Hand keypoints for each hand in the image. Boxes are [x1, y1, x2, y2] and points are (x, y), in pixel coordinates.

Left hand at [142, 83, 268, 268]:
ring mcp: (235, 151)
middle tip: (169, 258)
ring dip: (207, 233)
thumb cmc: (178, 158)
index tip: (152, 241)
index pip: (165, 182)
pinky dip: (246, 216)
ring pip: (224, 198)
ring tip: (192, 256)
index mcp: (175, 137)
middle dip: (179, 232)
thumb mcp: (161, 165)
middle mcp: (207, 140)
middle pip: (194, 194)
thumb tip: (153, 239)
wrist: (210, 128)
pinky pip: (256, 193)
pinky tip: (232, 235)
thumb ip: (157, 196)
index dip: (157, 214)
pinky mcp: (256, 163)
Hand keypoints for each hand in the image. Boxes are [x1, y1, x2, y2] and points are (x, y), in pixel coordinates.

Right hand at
◆ ◆ ◆ ◆ ◆
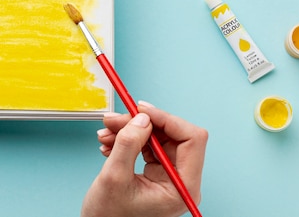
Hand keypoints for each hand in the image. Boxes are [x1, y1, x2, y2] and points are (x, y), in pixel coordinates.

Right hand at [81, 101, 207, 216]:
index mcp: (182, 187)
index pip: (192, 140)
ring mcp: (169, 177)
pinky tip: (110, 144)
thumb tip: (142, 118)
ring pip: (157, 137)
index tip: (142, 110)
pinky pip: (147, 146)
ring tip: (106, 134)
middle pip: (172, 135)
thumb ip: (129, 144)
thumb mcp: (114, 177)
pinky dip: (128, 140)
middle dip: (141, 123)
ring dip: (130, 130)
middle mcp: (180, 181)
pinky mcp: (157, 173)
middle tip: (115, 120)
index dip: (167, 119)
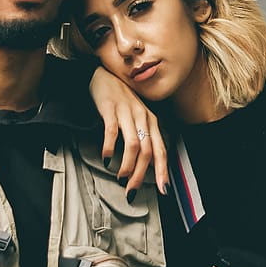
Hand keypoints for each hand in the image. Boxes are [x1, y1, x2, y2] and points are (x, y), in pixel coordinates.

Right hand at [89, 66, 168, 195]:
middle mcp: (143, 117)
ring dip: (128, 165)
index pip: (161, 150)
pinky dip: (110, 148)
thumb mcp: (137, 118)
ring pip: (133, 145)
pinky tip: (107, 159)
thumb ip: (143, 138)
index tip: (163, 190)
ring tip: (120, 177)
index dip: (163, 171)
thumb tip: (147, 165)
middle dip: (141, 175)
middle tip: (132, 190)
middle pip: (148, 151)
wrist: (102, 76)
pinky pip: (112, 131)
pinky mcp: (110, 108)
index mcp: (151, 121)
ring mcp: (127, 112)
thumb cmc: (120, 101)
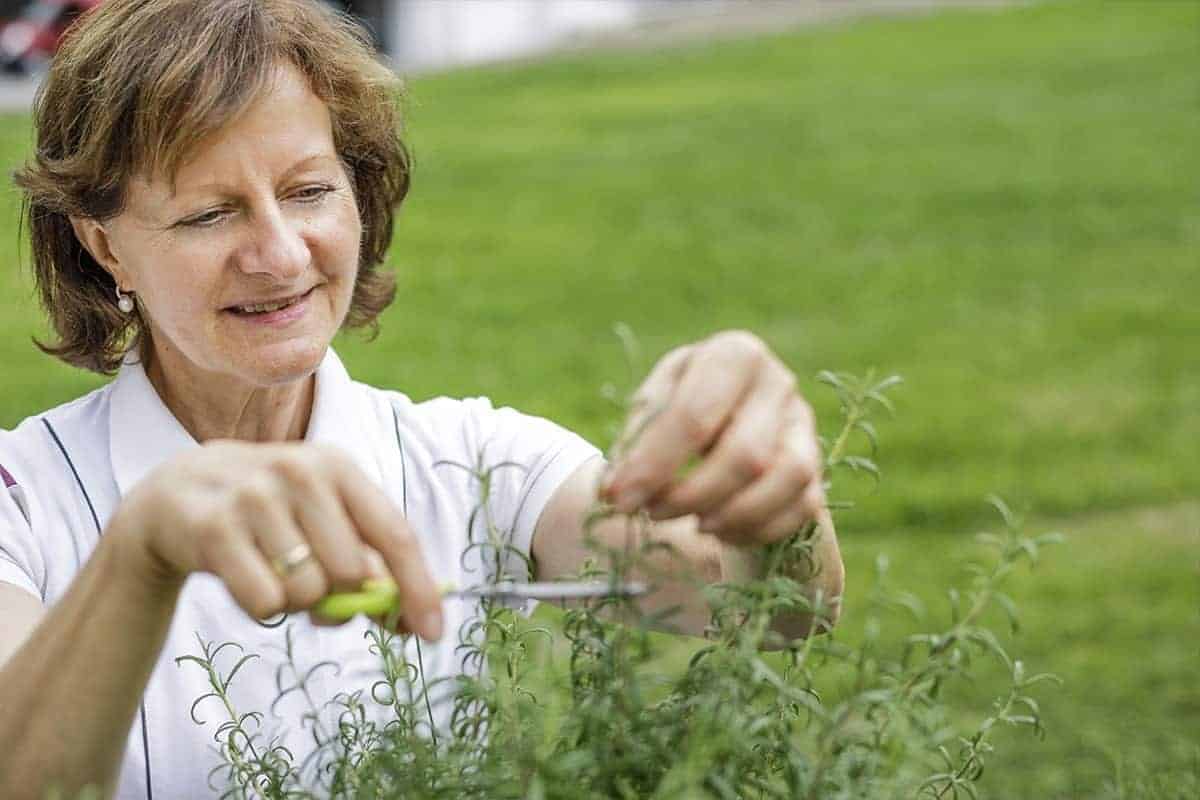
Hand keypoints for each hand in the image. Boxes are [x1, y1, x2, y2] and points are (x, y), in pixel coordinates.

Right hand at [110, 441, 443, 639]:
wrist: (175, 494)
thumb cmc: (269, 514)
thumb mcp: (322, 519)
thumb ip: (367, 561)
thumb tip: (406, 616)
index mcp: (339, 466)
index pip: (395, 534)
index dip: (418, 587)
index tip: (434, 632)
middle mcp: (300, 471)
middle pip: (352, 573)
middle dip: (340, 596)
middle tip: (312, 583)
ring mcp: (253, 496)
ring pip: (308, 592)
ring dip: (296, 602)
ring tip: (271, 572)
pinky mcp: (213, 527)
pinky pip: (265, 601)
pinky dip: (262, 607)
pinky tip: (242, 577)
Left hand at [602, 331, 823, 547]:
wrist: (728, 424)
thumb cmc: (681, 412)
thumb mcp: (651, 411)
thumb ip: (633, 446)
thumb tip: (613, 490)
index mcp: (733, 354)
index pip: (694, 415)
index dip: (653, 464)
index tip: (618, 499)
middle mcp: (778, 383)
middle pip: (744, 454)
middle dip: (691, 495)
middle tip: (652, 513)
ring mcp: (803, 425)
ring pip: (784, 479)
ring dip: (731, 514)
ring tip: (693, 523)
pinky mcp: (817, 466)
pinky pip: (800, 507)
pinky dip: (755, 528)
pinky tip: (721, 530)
◆ ◆ ◆ ◆ ◆
For this exercise, set down the lines in the entries above from the one with "ring pip: (157, 137)" through the one with "ring pip: (133, 145)" exactly as written, without any pictures.

ring pip: (157, 137)
index tip: (142, 110)
pinky pip: (147, 146)
ring tip: (106, 134)
middle pip: (172, 135)
thumb ip: (129, 144)
thumb mcp: (114, 177)
pinky dip: (128, 140)
middle dip: (141, 123)
ring dip: (130, 130)
middle mcp: (180, 181)
pinky mcp: (157, 173)
middle tip: (115, 120)
index dip: (167, 119)
Hand keypoints for each hand in the image. Boxes are [x1, y1, x2, y2] and points are (x, y), in pixel coordinates.

Right hand at [89, 66, 168, 195]:
middle mcp: (143, 117)
ring dip: (128, 165)
index pip: (161, 150)
pinky dip: (110, 148)
thumb mcp: (137, 118)
ring pip: (133, 145)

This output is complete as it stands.